Quase nunca nos lembramos, mas as malas também têm pernas (ou é como se tivessem).
As Andarilhas deste ano reuniram na cave da Biblioteca uma série de colecções improváveis. Uma delas foi este conjunto de malas antigas criado por Jorge Pereira, cada uma contendo objetos de uma profissão. No programa diz
assemblage de objetos de Jorge Pereira e esta legenda só adensa o mistério, porque olhamos para as malas e não percebemos se são ficção ou realidade, se o Jorge as encontrou assim já prontas nalgum sótão, se foi montando cada uma peça a peça, descobrindo os objetos sabe Deus onde. Eu acreditei que eram malas verdadeiras, de pessoas verdadeiras (já defuntas), mas ao mesmo tempo acreditei (porque as malas eram mesmo lindas) que tinham sido pensadas e montadas por alguém muito talentoso. Gostei de acreditar nas duas coisas ao mesmo tempo.
A alguns autores que também andaram pelas Andarilhas foi pedido um texto (uma micro-narrativa como agora se diz) para acompanhar cada mala e, de algum modo, dar vida às pernas que as fizeram andar de um lado para o outro.
A mim coube-me a mala do dentista, mas todas eram elas verdadeiramente inspiradoras.
Eis algumas:
A mala da atriz
A mala do médico
A mala do trolha
A mala do fotógrafo
A mala do dentista
E já agora o texto que a acompanhou (para quem tiver paciência para coisas micro mas que em formato blog ficam logo "macro"):
Chegava sempre antes de se ouvirem os primeiros murmúrios no adro.
Empurrava a porta apenas o suficiente para o corpo passar para o lado de lá e
logo a fechava atrás de si, fazendo a maçaneta rodar devagar como quem acerta a
combinação de um cofre.
Na gaveta sob a mesa dos livros de assinaturas procurava a pequena chave do
armário de canto. Fazia-o quase às escuras, apenas tateando, com a luz que
rompia as frinchas das portadas a iluminar-lhe as pontas dos dedos. Depois,
quase em silêncio e afundando lentamente os pés na alcatifa escura, caminhava
até ao armário. Tinha tal prazer nesses instantes que, quando as portas cediam
aos movimentos da pequena chave e as mãos escorregavam por entre as cortinas de
seda azul celeste, não o largava a ideia de estar a entrar no paraíso.
Sobre o pano de linho pousava a taça, a caixa de porcelana arredondada, a
garrafa de vidro muito fino e, finalmente, o cálice que retirava da prateleira
mas alta, esticando os braços ao alto sem perder o equilíbrio. Limpava todas as
peças meticulosamente, organizava-as no tabuleiro por ordem de entrada em cena
e, no final, junto à pia do canto oposto, lavava-se até aos cotovelos,
caminhando com os braços em L até à toalha turca onde se secava.
Foi assim durante anos.

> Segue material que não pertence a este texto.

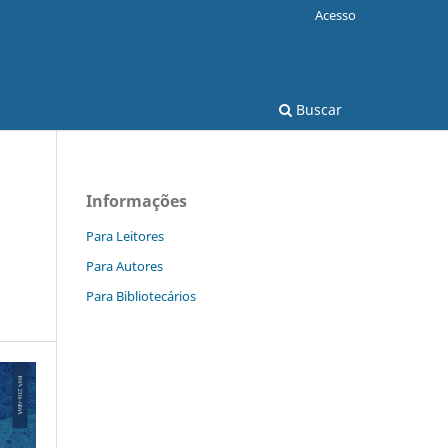
Acesso
Buscar
Informações
Para Leitores
Para Autores
Para Bibliotecários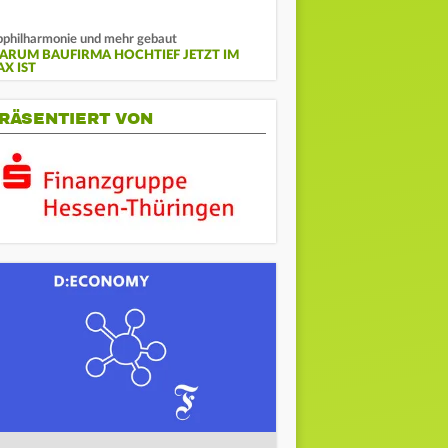
bphilharmonie und mehr gebaut
ARUM BAUFIRMA HOCHTIEF JETZT IM
AX IST
RÄSENTIERT VON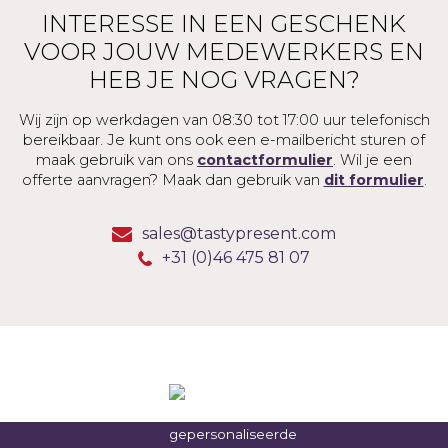
INTERESSE IN EEN GESCHENK
VOOR JOUW MEDEWERKERS EN
HEB JE NOG VRAGEN?
Wij zijn op werkdagen van 08:30 tot 17:00 uur telefonisch
bereikbaar. Je kunt ons ook een e-mailbericht sturen of
maak gebruik van ons
contactformulier
. Wil je een
offerte aanvragen? Maak dan gebruik van
dit formulier
.
sales@tastypresent.com
+31 (0)46 475 81 07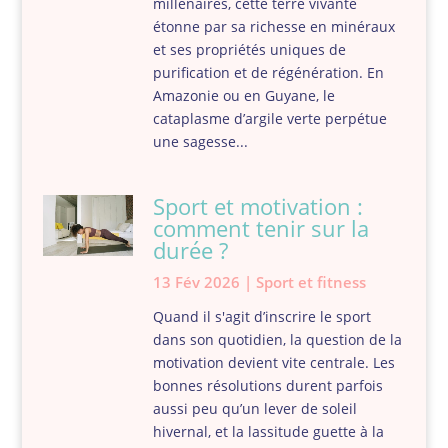
millénaires, cette terre vivante
étonne par sa richesse en minéraux
et ses propriétés uniques de
purification et de régénération. En
Amazonie ou en Guyane, le
cataplasme d’argile verte perpétue
une sagesse...
Sport et motivation :
comment tenir sur la
durée ?
13 Fév 2026
|
Sport et fitness
Quand il s'agit d’inscrire le sport
dans son quotidien, la question de la
motivation devient vite centrale. Les
bonnes résolutions durent parfois
aussi peu qu’un lever de soleil
hivernal, et la lassitude guette à la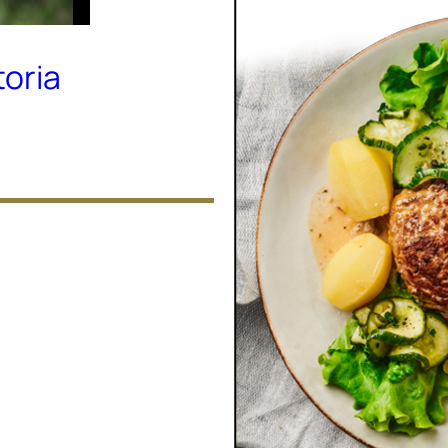
toria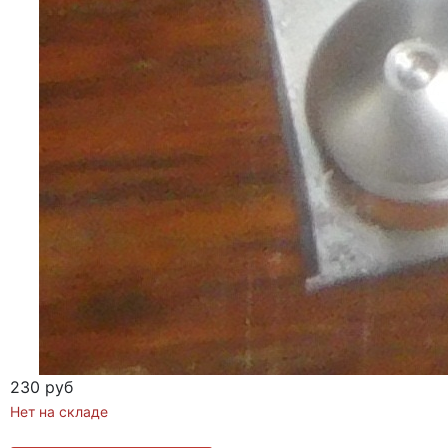
230 руб
Нет на складе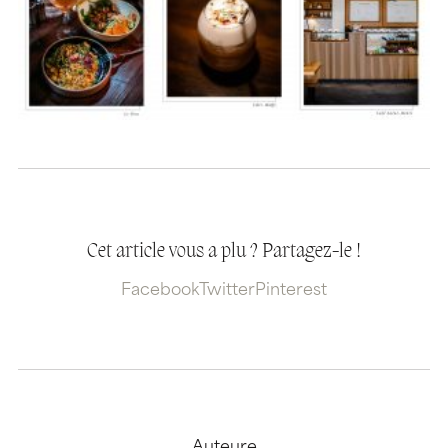
Cet article vous a plu ? Partagez-le !
Facebook
Twitter
Pinterest
Auteure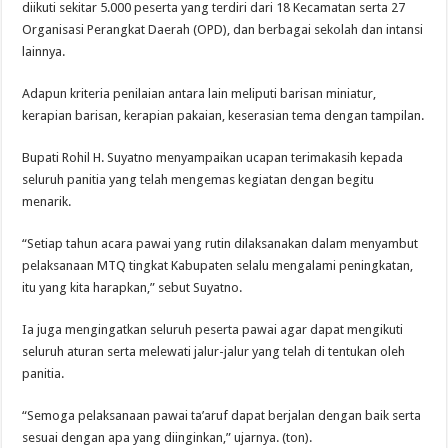
diikuti sekitar 5.000 peserta yang terdiri dari 18 Kecamatan serta 27
Organisasi Perangkat Daerah (OPD), dan berbagai sekolah dan intansi
lainnya.
Adapun kriteria penilaian antara lain meliputi barisan miniatur,
kerapian barisan, kerapian pakaian, keserasian tema dengan tampilan.
Bupati Rohil H. Suyatno menyampaikan ucapan terimakasih kepada
seluruh panitia yang telah mengemas kegiatan dengan begitu
menarik.
“Setiap tahun acara pawai yang rutin dilaksanakan dalam menyambut
pelaksanaan MTQ tingkat Kabupaten selalu mengalami peningkatan,
itu yang kita harapkan,” sebut Suyatno.
Ia juga mengingatkan seluruh peserta pawai agar dapat mengikuti
seluruh aturan serta melewati jalur-jalur yang telah di tentukan oleh
panitia.
“Semoga pelaksanaan pawai ta’aruf dapat berjalan dengan baik serta
sesuai dengan apa yang diinginkan,” ujarnya. (ton).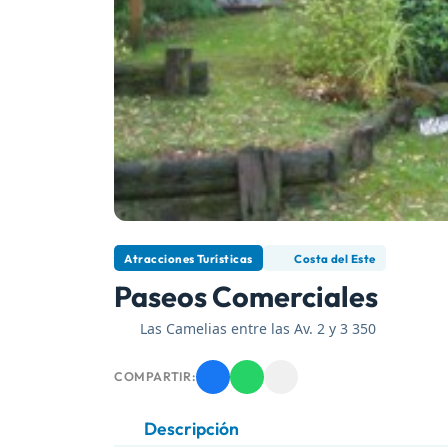
Atracciones Turísticas
Costa del Este
Paseos Comerciales
Las Camelias entre las Av. 2 y 3 350
COMPARTIR:
Descripción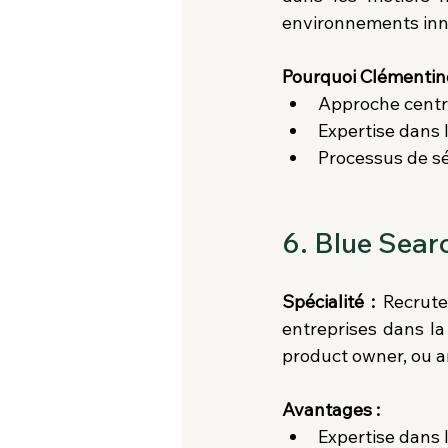
environnements inn
Pourquoi Clémentin
Approche centré
Expertise dans 
Processus de sél
6. Blue Sear
Spécialité :
 Recrute
entreprises dans la
product owner, ou a
Avantages :
Expertise dans 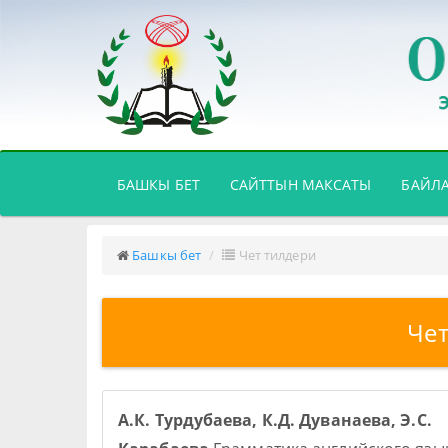
(CURRENT)
БАШКЫ БЕТ
САЙТТЫН МАКСАТЫ
БАЙЛ
Башкы бет
Чет тилдери
Чет
А.К. Турдубаева, К.Д. Дуванаева, Э.С.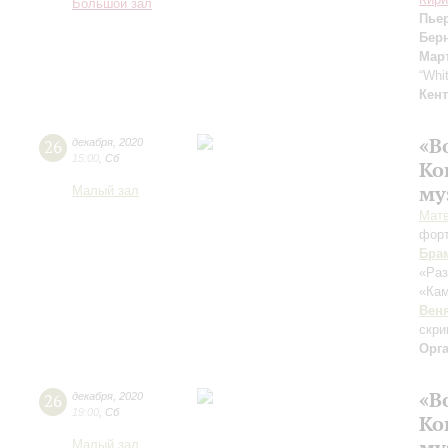
Большой зал
Пье
Бер
Мар
“Whi
Кент
«В
26
декабря
,
2020
15:00
,
Сб
Ко
му
Малый зал
Мат
фор
Бра
«Раз
«Ка
Вен
скри
Орг
«В
26
декабря
,
2020
19:00
,
Сб
Ко
му
Малый зал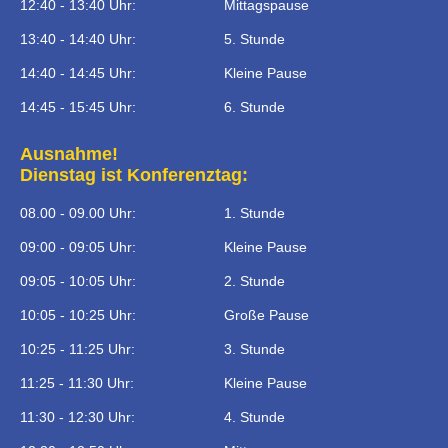
12:40 - 13:40 Uhr:
Mittagspause
13:40 - 14:40 Uhr:
5. Stunde
14:40 - 14:45 Uhr:
Kleine Pause
14:45 - 15:45 Uhr:
6. Stunde
Ausnahme!
Dienstag ist Konferenztag:
08.00 - 09.00 Uhr:
1. Stunde
09:00 - 09:05 Uhr:
Kleine Pause
09:05 - 10:05 Uhr:
2. Stunde
10:05 - 10:25 Uhr:
Große Pause
10:25 - 11:25 Uhr:
3. Stunde
11:25 - 11:30 Uhr:
Kleine Pause
11:30 - 12:30 Uhr:
4. Stunde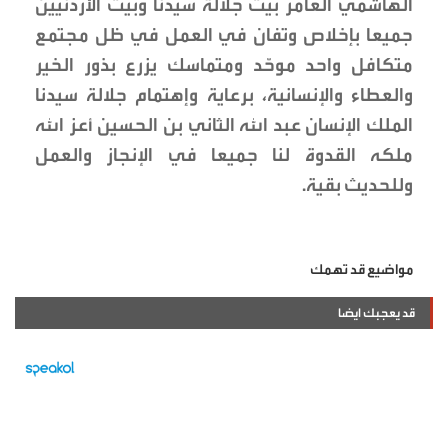
الهاشمي العامر بيت جلالة سيدنا وبيت الأردنيين
جميعا بإخلاص وتفان في العمل في ظل مجتمع
متكافل واحد موحّد ومتماسك يزرع بذور الخير
والعطاء والإنسانية، برعاية وإهتمام جلالة سيدنا
الملك الإنسان عبد الله الثاني بن الحسين أعز الله
ملكه القدوة لنا جميعا في الإنجاز والعمل
وللحديث بقية.
مواضيع قد تهمك
قد يعجبك ايضا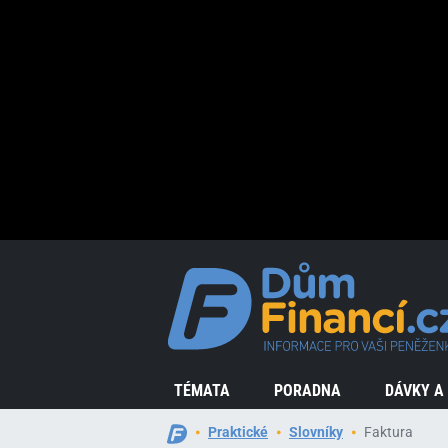
TÉMATA
PORADNA
DÁVKY A
Praktické
Slovníky
Faktura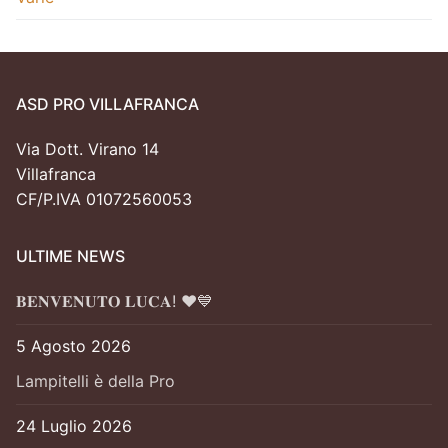
ASD PRO VILLAFRANCA
Via Dott. Virano 14
Villafranca
CF/P.IVA 01072560053
ULTIME NEWS
𝐁𝐄𝐍𝐕𝐄𝐍𝐔𝐓𝐎 𝐋𝐔𝐂𝐀! ❤️💙
5 Agosto 2026
Lampitelli è della Pro
24 Luglio 2026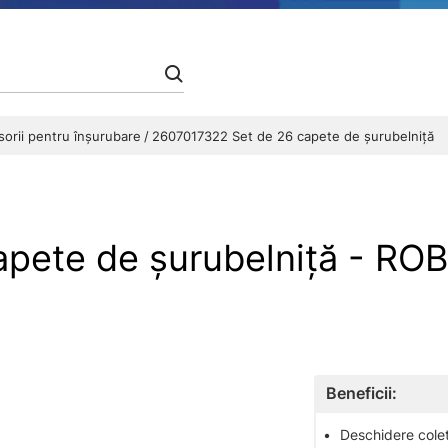
orii pentru înșurubare
2607017322 Set de 26 capete de şurubelniţă
apete de şurubelniţă - R
Beneficii:
•
Deschidere colet 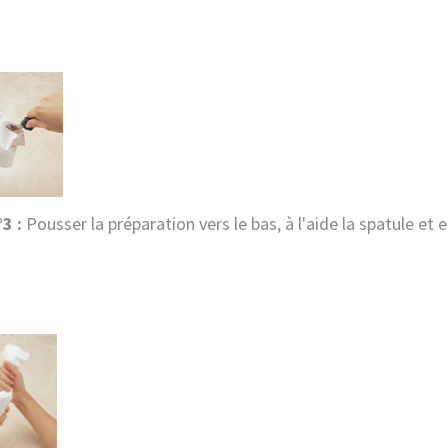
3 :
Pousser la préparation vers le bas, à l'aide la spatule et 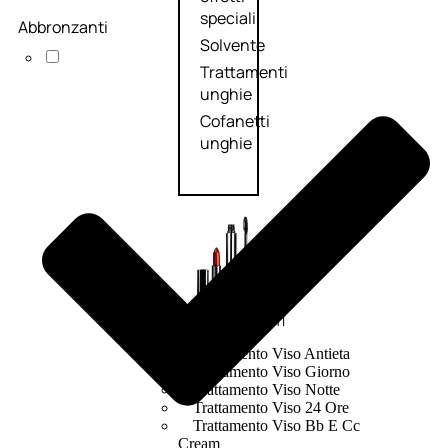
speciali
Abbronzanti
Solvente
Trattamenti
unghie
Cofanetti
unghie
TRATTAMENTI
Trattamento Viso Antieta
Trattamento Viso Giorno
Trattamento Viso Notte
Trattamento Viso 24 Ore
Trattamento Viso Bb E Cc
Cream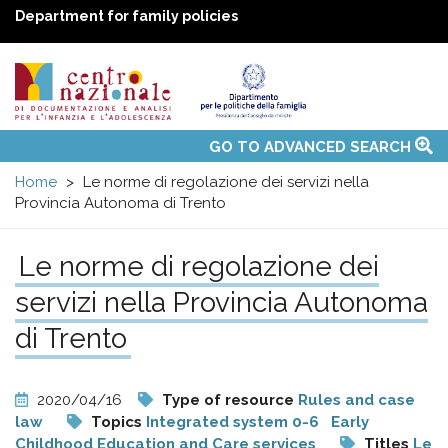
Department for family policies
Centro
Main
GO TO ADVANCED SEARCH
About Us
National Observatories
Websites of interest
News
Events
Contacts
Topics
Activities
UN Convention
menu
nazionale
Home
Le norme di regolazione dei servizi nella
Provincia Autonoma di Trento
di
Le norme di regolazione dei
Documentazione
servizi nella Provincia Autonoma
di Trento
e
analisi
2020/04/16
Type of resource
Rules and case
law
Topics
Integrated system 0-6
Early
Childhood Education and Care services
Titles
Le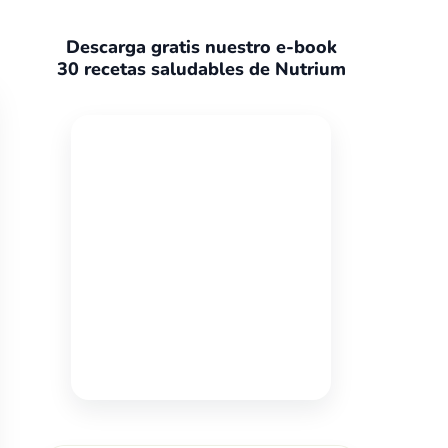
Descarga gratis nuestro e-book
30 recetas saludables de Nutrium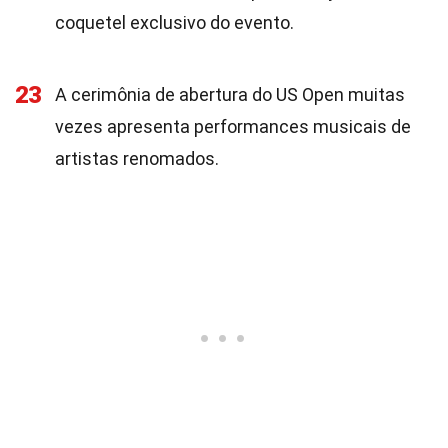
coquetel exclusivo do evento.
23
A cerimônia de abertura do US Open muitas
vezes apresenta performances musicais de
artistas renomados.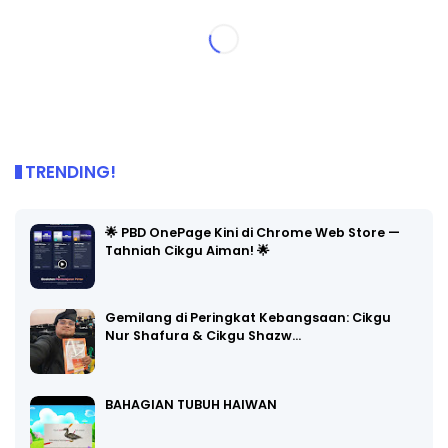
TRENDING!
🌟 PBD OnePage Kini di Chrome Web Store —
Tahniah Cikgu Aiman! 🌟
Gemilang di Peringkat Kebangsaan: Cikgu
Nur Shafura & Cikgu Shazw…
BAHAGIAN TUBUH HAIWAN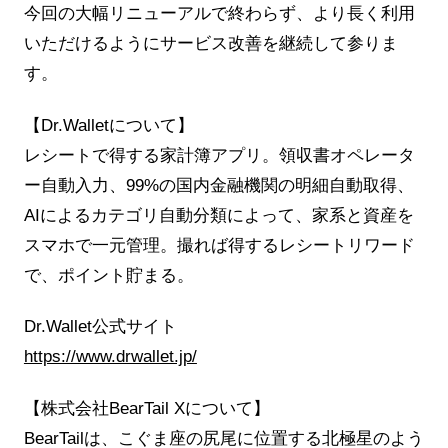
今回の大幅リニューアルで終わらず、より長く利用
いただけるようにサービス改善を継続して参りま
す。
【Dr.Walletについて】
レシートで得する家計簿アプリ。領収書オペレータ
ー自動入力、99%の国内金融機関の明細自動取得、
AIによるカテゴリ自動分類によって、家系と資産を
スマホで一元管理。撮れば得するレシートリワード
で、ポイント貯まる。
Dr.Wallet公式サイト
https://www.drwallet.jp/
【株式会社BearTail Xについて】
BearTailは、こぐま座の尻尾に位置する北極星のよう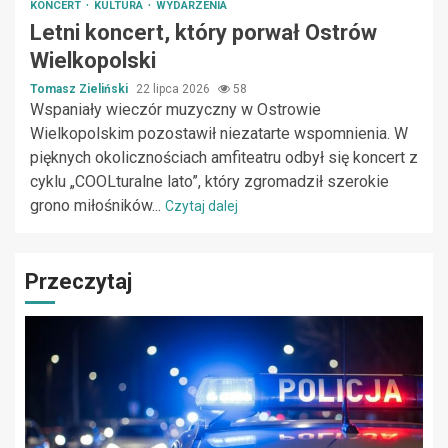
KONCERT
KULTURA
WYDARZENIA
Letni koncert, który porwał Ostrów
Wielkopolski
Tomasz Zieliński
22 lipca 2026
58
Wspaniały wieczór muzyczny w Ostrowie
Wielkopolskim pozostawił niezatarte wspomnienia. W
pięknych okolicznościach amfiteatru odbył się koncert z
cyklu „COOLturalne lato”, który zgromadził szerokie
grono miłośników...
Czytaj dalej
Przeczytaj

Por muito que lhe custasse admitir, aquele a que
passou a chamar o dia da revelação aconteceu num domingo igual aos outros, a
missa já quase a terminar, as mulheres mais velhas levantando-se para formar
fila, as mais novas logo a seguir, os homens a deixarem-se para o final, como
quem decide entrar num comboio já em andamento. E ele, que até costumava estar
metido para dentro numa espécie de transe, longe dali, foi chamado à terra no
momento em que as primeiras bocas se abriram para receber a hóstia e uma cárie
com mau aspeto surgiu subitamente no seu campo de visão. Procurou voltar à
concentração, fechar os olhos, mas a imagem do dente esburacado não o largou e
viu-se obrigado a voltar de novo à luz para afastar os pensamentos, mas já uma
nova boca se abria à sua frente e, desta vez, pareceu-lhe, um abcesso de onde
pendia uma minúscula bola de pus espreitava ao fundo, atrás de um molar com
aspeto maltratado. Não foi preciso que as figuras dos altares chorassem sangue
ou que um raio de luz descesse do teto da igreja: bastaram aquelas bocas
tristes e o coração a correr para outro lado para sentir nisso um chamamento.
No domingo seguinte esteve desconcentrado o tempo todo, ansioso pelo
momento da comunhão, não pensando senão em observar os progressos das cáries
dentárias dos seus fiéis. Teve a sensação de que todos os males tinham origem
naquelas bocas fustigadas e não duvidou de que a salvação do mundo começaria
pela sua própria conversão.
Para o substituir veio um rapaz novo, simpático, de dentes ainda muito
brancos.
Ele passou a atender todos os domingos, logo a seguir à missa. De mangas
arregaçadas, mãos muito limpas, os instrumentos meticulosamente arrumados na
mala que passou a acompanhá-lo. Uma espécie de novo altar.